== LESETEXT ==

Die Free International University Gelsenkirchen war eine Zweigstelle der Free International University. Sie entwickelte sich aus der von Joseph Beuys’ Meisterschüler Johannes Stüttgen gegründeten Kunst-AG/Fluxus Zone West.

Geschichte

Gründung der Kunst-AG/Fluxus Zone West

Stüttgen arbeitete von 1971 bis 1980 als Kunsterzieher im Angestelltenverhältnis am Grillo-Gymnasium in Gelsenkirchen und eröffnete die „Freie Arbeitsgemeinschaft Kunst“ parallel zu seiner Lehrtätigkeit an der staatlichen Schule. Von Beginn an stand dabei die Kunst-AG, die in leerstehenden Baracken auf dem Schulgelände des Grillo-Gymnasiums stattfand, nicht nur Schülern des Grillo-Gymnasiums offen, sondern wandte sich an alle[1]. Ab September 1975 setzte Johannes Stüttgen die bereits in der Klasse Beuys, Raum 20 von ihm initiierten Ringgespräche fort, die wöchentlich stattfanden.

Aus dem Kreis der Kunst-AG fanden schon 1973 mit Adolphe Lechtenberg, Reinhold Rudnick und Achim Weber drei Stüttgen-Schüler den Weg zur Kunstakademie Düsseldorf und in die Klasse Beuys. Später folgte Siegfried Sander, der von 1979 bis 1984 in „Raum 3“, dem Atelier von Beuys, dessen politische Arbeit bei den Grünen unterstützte.

1977 gründeten Mitglieder der Kunst-AG/Fluxus Zone West das Küchentheater, 1978 entstand aus dieser Formation die Punkband Salinos. Beide Gruppen unterstützen in den folgenden Jahren viele Veranstaltungen der FIU-Gelsenkirchen – wiederholt unter der Mitwirkung von Joseph Beuys.

Ab 1978 wirkte Jürgen Kramer als Gegenpol intensiv in der FIU-Gelsenkirchen mit.

Aktionen der Kunst-AG/Fluxus Zone West (1972–1977)

In ihren Aktivitäten, Ausstellungen und Aktionen arbeitete die Kunst-AG/Fluxus Zone West an der Sozialen Plastik und verfolgte vor allem die Idee eines freien, entstaatlichten, sich selbstverwaltenden Schul- und Bildungswesens. Der zu Grunde liegende Impuls war, Kunst nicht zum Gegenstand der Schule, sondern Schule zum Gegenstand der Kunst zu machen.

1972/73 besuchte die Kunst-AG anlässlich des Winterrundgangs die Klasse Beuys (Februar 1972); es folgte eine Ausstellung von Daniela Flörsheim und Hartmut Ritzerfeld (beide Klasse Beuys) in den Baracken der Kunst-AG (Januar 1973)[2]

1973 waren Arbeiten der Kunst-AG und des Städtischen Gymnasiums Oerlinghausen (Jost Lohrmann) in der Bielefelder Kunsthalle (Februar/März) und im Städtischen Museum Gelsenkirchen (August) unter dem in Spiegelschrift gestalteten Titel „Die Schule ist für die Menschen da“ zu sehen.[3][4][5]

1975 organisierte die Kunst-AG zwei öffentliche Rock-n’-Roll-Feste unter dem Motto „Denken ist erfrischender als Sprudelwasser“ in Gelsenkirchen (30. April und am letzten Schultag vor den Sommerferien, 15. Juli).[6]

1976 folgte eine Ausstellung im Städtischen Museum Gelsenkirchen „Fluxus Zone West“ (Mai).[7][8] Man beteiligte sich am Sommerfest der Stadt Gelsenkirchen mit der Aktion/Passion „Die freie Schule“ (Juli).

== ROHDATEN ==
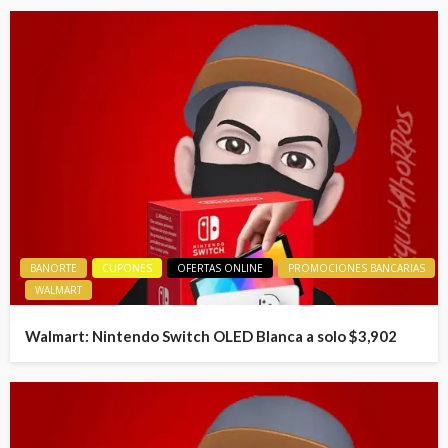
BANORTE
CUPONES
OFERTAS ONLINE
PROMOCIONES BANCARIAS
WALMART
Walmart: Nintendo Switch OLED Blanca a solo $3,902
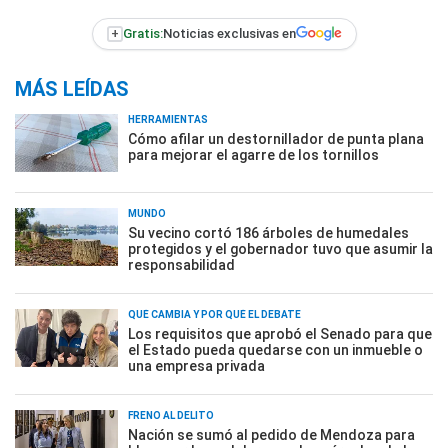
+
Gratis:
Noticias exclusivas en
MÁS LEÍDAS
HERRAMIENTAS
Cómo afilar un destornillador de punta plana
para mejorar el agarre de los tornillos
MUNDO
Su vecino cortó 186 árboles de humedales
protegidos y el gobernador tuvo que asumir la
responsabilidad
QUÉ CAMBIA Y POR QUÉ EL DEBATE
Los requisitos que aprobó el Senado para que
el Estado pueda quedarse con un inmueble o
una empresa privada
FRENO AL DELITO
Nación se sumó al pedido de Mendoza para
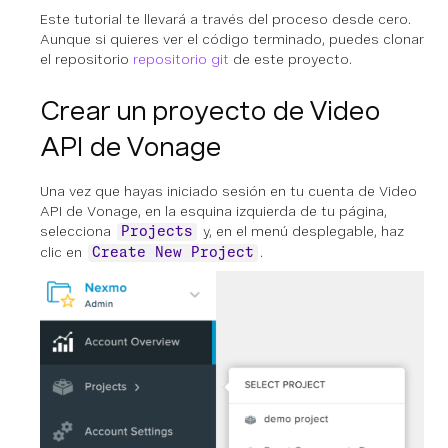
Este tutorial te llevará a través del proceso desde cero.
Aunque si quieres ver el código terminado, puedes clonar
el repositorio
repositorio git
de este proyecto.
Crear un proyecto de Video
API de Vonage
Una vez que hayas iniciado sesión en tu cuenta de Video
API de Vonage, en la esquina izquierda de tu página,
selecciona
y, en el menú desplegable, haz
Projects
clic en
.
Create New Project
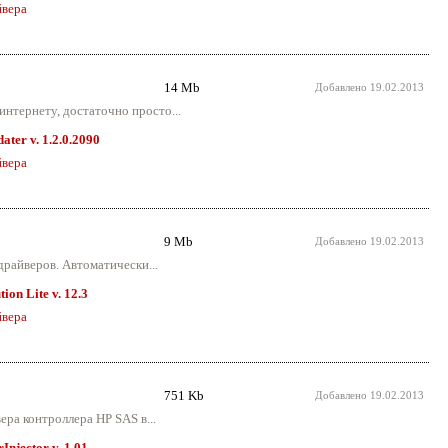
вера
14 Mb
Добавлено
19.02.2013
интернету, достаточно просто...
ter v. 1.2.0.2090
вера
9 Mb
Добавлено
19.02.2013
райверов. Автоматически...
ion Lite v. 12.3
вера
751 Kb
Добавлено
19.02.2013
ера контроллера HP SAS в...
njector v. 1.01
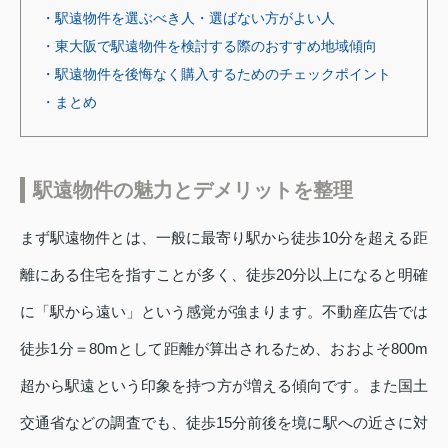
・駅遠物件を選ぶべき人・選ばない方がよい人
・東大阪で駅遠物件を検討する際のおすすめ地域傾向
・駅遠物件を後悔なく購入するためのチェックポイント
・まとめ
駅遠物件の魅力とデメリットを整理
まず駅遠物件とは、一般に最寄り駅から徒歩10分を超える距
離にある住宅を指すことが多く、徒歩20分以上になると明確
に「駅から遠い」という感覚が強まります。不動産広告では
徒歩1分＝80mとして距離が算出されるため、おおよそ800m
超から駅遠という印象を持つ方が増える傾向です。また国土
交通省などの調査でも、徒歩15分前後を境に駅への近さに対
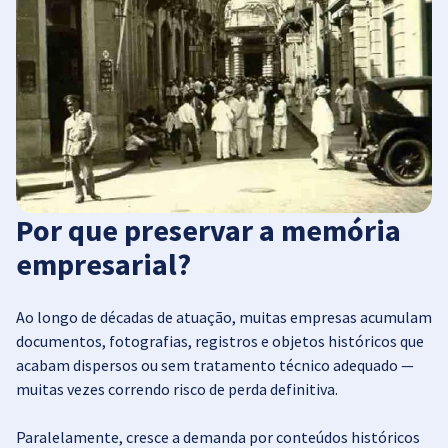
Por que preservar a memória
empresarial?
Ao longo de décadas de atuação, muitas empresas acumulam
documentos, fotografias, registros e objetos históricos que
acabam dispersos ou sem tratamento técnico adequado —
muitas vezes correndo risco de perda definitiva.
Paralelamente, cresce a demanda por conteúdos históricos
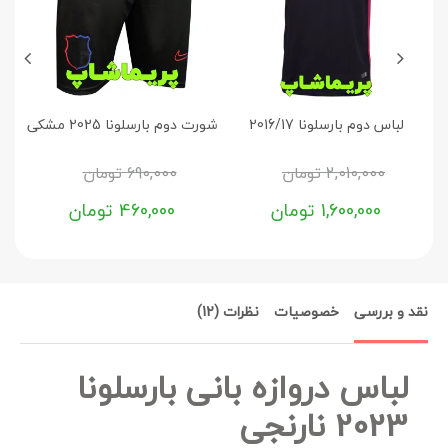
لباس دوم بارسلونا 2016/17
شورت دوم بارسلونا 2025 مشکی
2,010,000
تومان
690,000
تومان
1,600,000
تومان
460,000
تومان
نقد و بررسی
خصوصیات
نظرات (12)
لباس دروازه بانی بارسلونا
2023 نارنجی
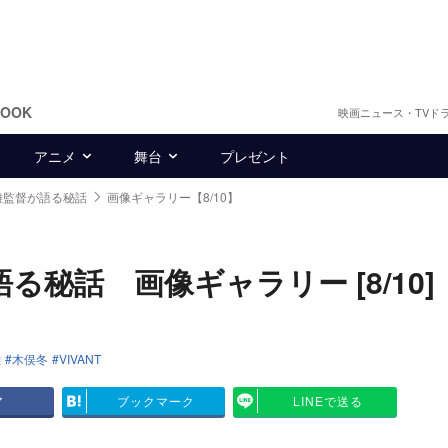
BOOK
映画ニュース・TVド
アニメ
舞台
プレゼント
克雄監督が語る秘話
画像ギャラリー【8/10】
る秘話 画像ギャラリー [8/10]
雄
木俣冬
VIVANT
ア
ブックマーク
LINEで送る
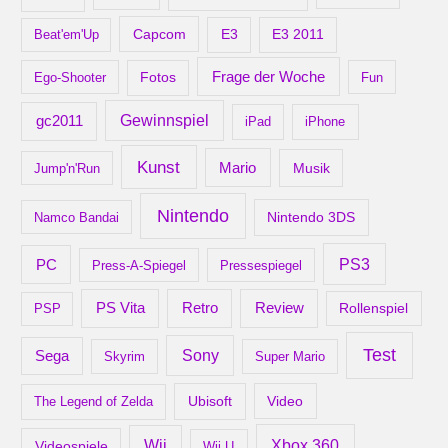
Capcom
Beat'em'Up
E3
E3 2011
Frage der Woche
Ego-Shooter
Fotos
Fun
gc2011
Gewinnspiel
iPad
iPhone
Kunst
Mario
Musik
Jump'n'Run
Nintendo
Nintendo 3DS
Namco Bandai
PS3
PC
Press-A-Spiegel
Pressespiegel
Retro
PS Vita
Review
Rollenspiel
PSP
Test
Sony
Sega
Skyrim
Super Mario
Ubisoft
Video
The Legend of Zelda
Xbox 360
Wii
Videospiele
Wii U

== IHRE AUFGABE ==
Schreiben Sie den Lesetext über die Free International University Gelsenkirchen im Anschluss an seinen letzten Satz weiter.

== ANTWORT ==
Zum Jahresende wurde Johannes Stüttgen als Beuys-Meisterschüler zur Ausstellung „mit, neben gegen – die Schüler von Joseph Beuys“ im Frankfurter Kunstverein eingeladen, zeigte dort aber die Arbeiten seiner Schüler (November/Dezember).[9][10] Im Dezember hielt er ein Seminar im Frankfurter Kunstverein „Fluxus – der erweiterte Kunstbegriff und die Schule“.

1977 veranstaltete die FIU die Demonstration „Die Wüste lebt“ in der Innenstadt Gelsenkirchens und beteiligte sich am Sommerfest „Aktion Tarnkappe – Der blinde Grillo-Kunstlehrer und seine Wüstenfüchse“ (Juli)[11]

Joseph Beuys unterhielt stets einen engen Kontakt zur Kunst-AG/Fluxus Zone West, die 1977 zur Zweigstelle der Free International University wurde, sandte bereits zur Ausstellung „Fluxus Zone West“ eine Grußbotschaft und besuchte die FIU-Gelsenkirchen in den folgenden Jahren zweimal.

Aktionen der Free International University Gelsenkirchen (1977–1980)

Am 4. September 1977 gestaltete die Gelsenkirchener FIU-Sektion (mit dem Küchentheater) einen Aktionstag unter der Beuys’ Installation „Honigpumpe am Arbeitsplatz“ auf der Documenta 6 unter dem Titel „Gelsenkirchen – Stadt der 1000 Feuer, aber in den Herzen der Menschen“[12][13]. Siegried Sander und Peter Bloch bildeten das Tausendfeuer-Duo und wirkten an allen zukünftigen Aktionen der FIU-Gelsenkirchen mit.

„Der 1977-Mann weiht Nachfolger ein“ war im gleichen Jahr eine öffentliche Kunstaktion auf dem Schulhof des Grillo-Gymnasiums am letzten Schultag vor den Weihnachtsferien.[14]

Am 9. Februar 1978 fand eine Podiumsdiskussion mit Joseph Beuys an der PH Münster unter dem Titel „Thesen zum Kulturbegriff der FIU“ statt. Nach deren enttäuschenden Verlauf machte Beuys die Aussage „Ich mach doch lieber die Revolution mit dem Küchentheater als mit…“, die die FIU-Gelsenkirchen in einer Postkarte verarbeitete.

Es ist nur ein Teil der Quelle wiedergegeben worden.